The IRS issued proposed rules (REG-115809-11) that would permit IRA participants to enter into contracts for annuities that begin at an advanced age (often called longevity annuities), using a certain amount of their account balances without having these amounts count for calculating required minimum distributions from the IRAs under Regs. Sec. 401(a)(9)-6. The rules would allow participants in 403(b) and eligible governmental 457 plans as well as IRAs (but not Roth IRAs or defined benefit plans) to purchase these contracts, which would be called “qualifying longevity annuity contracts” (QLACs).
QLACs would allow participants to hedge against the risk of outliving their retirement savings. QLACs would be required to begin distributions no later than the month after the participant’s 85th birthday, but could provide for an earlier starting date. Participants would be permitted to exclude the value of the QLAC from the account balance that is used to determine required minimum distributions.
The premiums paid for the QLACs would be limited to the lesser of $100,000 (adjusted for inflation) or 25% of the participant’s account balance at the date of payment. If the premiums (which are added together if multiple contracts are purchased) exceed these amounts, the contracts would cease to be QLACs.
QLACs would be permitted to pay benefits after the death of the participant, but those benefits would be limited. If the sole beneficiary is a surviving spouse, the spouse is permitted to receive a life annuity, provided it does not exceed 100% of the annuity the participant received. If the surviving spouse is not the sole beneficiary, the payments are limited to an amount determined under Sec. 401(a)(9)(G).

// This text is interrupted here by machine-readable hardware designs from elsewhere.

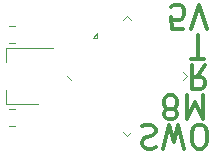
<source format=gbr>
%TF.GenerationSoftware,KiCad,Pcbnew,(5.1.6)-1*%
%TF.CreationDate,2020-09-29T18:05:28+08:00*%
%TF.ProjectId,stlink,73746c69-6e6b-42e6-9b69-6361645f7063,rev?*%
%TF.SameCoordinates,Original*%
%TF.FileFunction,Legend,Bot*%
%TF.FilePolarity,Positive*%
%FSLAX46Y46*%
G04 Gerber Fmt 4.6, Leading zero omitted, Abs format (unit mm)*
G04 Created by KiCad (PCBNEW (5.1.6)-1) date 2020-09-29 18:05:28*
%MOMM*%
%LPD*%
G01*
G04 APERTURE LIST*
%ADD10C,0.300000*%
%ADD11C,0.120000*%
G04 APERTURE END LIST*
D10*
X17128571Y-5445238D02*
X18271428Y-5445238D01*
X17700000Y-3445238D02*
X17700000Y-5445238D01*
X18319047Y-5995238D02*
X17652380Y-6947619D01*
X17176190Y-5995238D02*
X17176190Y-7995238D01*
X17938095Y-7995238D01*
X18128571Y-7900000D01*
X18223809Y-7804761D01*
X18319047Y-7614285D01*
X18319047Y-7328571D01*
X18223809Y-7138095D01*
X18128571Y-7042857D01*
X17938095Y-6947619D01*
X17176190Y-6947619D01*
X12988095Y-11140476D02*
X13273809Y-11045238D01*
X13750000Y-11045238D01*
X13940476Y-11140476D01*
X14035714Y-11235714D01*
X14130952Y-11426190D01*
X14130952Y-11616666D01*
X14035714Y-11807142D01*
X13940476Y-11902380D01*
X13750000Y-11997619D01*
X13369047Y-12092857D01*
X13178571Y-12188095D01*
X13083333Y-12283333D01*
X12988095Y-12473809D01*
X12988095Y-12664285D01*
X13083333Y-12854761D01*
X13178571Y-12950000D01*
X13369047Y-13045238D01*
X13845238Y-13045238D01*
X14130952Y-12950000D01*
X14797619Y-13045238D02*
X15273809Y-11045238D01*
X15654761Y-12473809D01*
X16035714Y-11045238D01*
X16511904Y-13045238D01*
X17654761Y-13045238D02*
X18035714Y-13045238D01*
X18226190Y-12950000D01*
X18416666Y-12759523D01*
X18511904Y-12378571D01*
X18511904Y-11711904D01*
X18416666Y-11330952D01*
X18226190Y-11140476D01*
X18035714Y-11045238D01*
X17654761Y-11045238D01*
X17464285Y-11140476D01*
X17273809Y-11330952D01*
X17178571Y-11711904D01*
X17178571Y-12378571D01*
X17273809Y-12759523D01*
X17464285Y-12950000D01*
X17654761Y-13045238D01*
X15216666Y-9688095D02*
X15026190Y-9783333D01*
X14930952Y-9878571D01*
X14835714Y-10069047D01*
X14835714Y-10164285D01*
X14930952Y-10354761D01*
X15026190Y-10450000D01*
X15216666Y-10545238D01*
X15597619Y-10545238D01*
X15788095Y-10450000D01*
X15883333Y-10354761D01*
X15978571Y-10164285D01*
X15978571Y-10069047D01*
X15883333Y-9878571D01*
X15788095Y-9783333D01*
X15597619Y-9688095D01*
X15216666Y-9688095D01*
X15026190Y-9592857D01*
X14930952Y-9497619D01*
X14835714Y-9307142D01*
X14835714Y-8926190D01*
X14930952Y-8735714D01*
X15026190Y-8640476D01*
X15216666Y-8545238D01*
X15597619Y-8545238D01*
X15788095Y-8640476D01*
X15883333Y-8735714D01*
X15978571Y-8926190D01*
X15978571Y-9307142D01*
X15883333Y-9497619D01*
X15788095Y-9592857D01*
X15597619Y-9688095D01*
X16835714Y-8545238D02*
X16835714Y-10545238D01*
X17502380Y-9116666D01*
X18169047Y-10545238D01*
X18169047Y-8545238D01*
X16469047Y-2895238D02*
X15516666Y-2895238D01*
X15421428Y-1942857D01*
X15516666Y-2038095D01*
X15707142Y-2133333D01*
X16183333Y-2133333D01*
X16373809Y-2038095D01*
X16469047Y-1942857D01*
X16564285Y-1752380D01*
X16564285Y-1276190D01*
X16469047Y-1085714D01*
X16373809Y-990476D01*
X16183333Y-895238D01*
X15707142Y-895238D01*
X15516666Y-990476D01*
X15421428Y-1085714D01*
X17135714Y-2895238D02*
X17802380Y-895238D01*
X18469047Y-2895238D01*
D11*
X8800000Y-3700000D02*
X9200000Y-3700000D01*
X9200000Y-3300000D02*
X8800000Y-3700000D01*
X9200000Y-3700000D02*
X9200000Y-3300000D01*
%TO.C,U1*%
X11364124Y-11669435D02*
X11700000Y-12005311D01*
X11700000Y-12005311D02*
X12035876Y-11669435D01*
X12035876Y-2130565D02*
X11700000Y-1794689D01*
X11700000Y-1794689D02*
X11364124Y-2130565D01*
X16469435Y-6564124D02*
X16805311Y-6900000D01*
X16805311Y-6900000D02*
X16469435Y-7235876D01*
X6930565Y-7235876D02*
X6594689Y-6900000D01*
%TO.C,U2*%
X1453500Y-4500000D02*
X1453500Y-5700000D01*
X5453500Y-4500000D02*
X1453500Y-4500000D01*
X1453500Y-9300000D02*
X4153500Y-9300000D01*
X1453500Y-8100000D02*
X1453500Y-9300000D01*
%TO.C,C4*%
X1741422Y-2690000D02*
X2258578Y-2690000D01*
X1741422Y-4110000D02*
X2258578Y-4110000D01*
%TO.C,C3*%
X2258578Y-11110000D02*
X1741422Y-11110000D01*
X2258578Y-9690000D02*
X1741422Y-9690000D01*
%TD*%
M02*

</source>
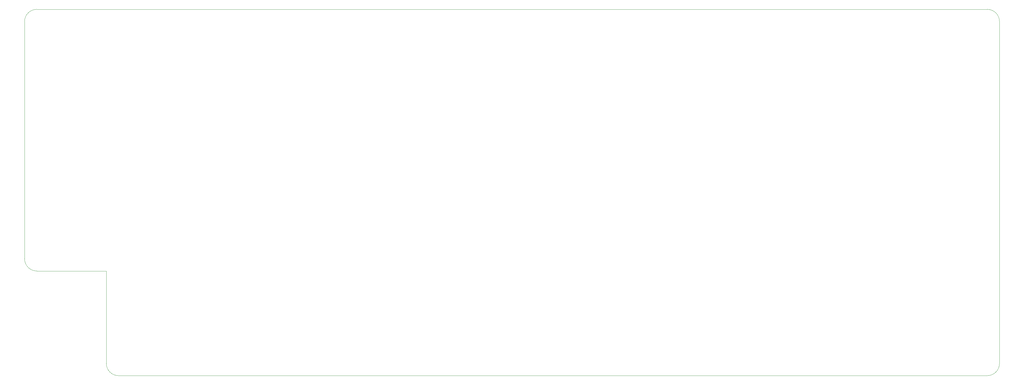
<source format=gbr>
G04 #@! TF.GenerationSoftware,KiCad,Pcbnew,(6.0.1)*
G04 #@! TF.CreationDate,2022-03-21T15:47:42+08:00*
G04 #@! TF.ProjectId,Teensy_Grovebox,5465656e-7379-45f4-9772-6f7665626f78,rev?*
G04 #@! TF.SameCoordinates,Original*
G04 #@! TF.FileFunction,Profile,NP*
%FSLAX46Y46*%
G04 Gerber Fmt 4.6, Leading zero omitted, Abs format (unit mm)*
G04 Created by KiCad (PCBNEW (6.0.1)) date 2022-03-21 15:47:42*
%MOMM*%
%LPD*%
G01*
G04 APERTURE LIST*
G04 #@! TA.AperFunction,Profile*
%ADD10C,0.100000*%
G04 #@! TD*
G04 APERTURE END LIST*
D10*
X66500000Y-217000000D02*
X66500000Y-247000000D01*
X40000000Y-213000000D02*
X40000000Y-136000000D01*
X356000000Y-136000000D02*
X356000000Y-247000000D01*
X66500000Y-247000000D02*
G75*
G03*
X70500000Y-251000000I4000000J0D01*
G01*
X44000000Y-132000000D02*
G75*
G03*
X40000000Y-136000000I0J-4000000D01*
G01*
X44000000Y-132000000D02*
X352000000Y-132000000D01*
X40000000Y-213000000D02*
G75*
G03*
X44000000Y-217000000I4000000J0D01*
G01*
X352000000Y-251000000D02*
X70500000Y-251000000D01*
X356000000Y-136000000D02*
G75*
G03*
X352000000Y-132000000I-4000000J0D01*
G01*
X44000000Y-217000000D02*
X66500000Y-217000000D01*
X352000000Y-251000000D02*
G75*
G03*
X356000000Y-247000000I0J4000000D01*
G01*
M02*

</source>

Because a QLAC would often be purchased many years before its payments would begin, the proposed rules contain a reporting requirement not to the IRS, but to the participant. The reports must begin in the calendar year in which the premiums are first paid and end with the earlier of the year the individual for whom the contract was purchased turns 85 or dies. However, if the individual who dies has a surviving spouse as the sole beneficiary, reporting must continue until the year the spouse’s distributions commence or the spouse dies, if earlier.
The rules will apply only after they are published as final in the Federal Register. Until then, the existing rules under Sec. 401(a)(9) governing required minimum distributions continue to apply.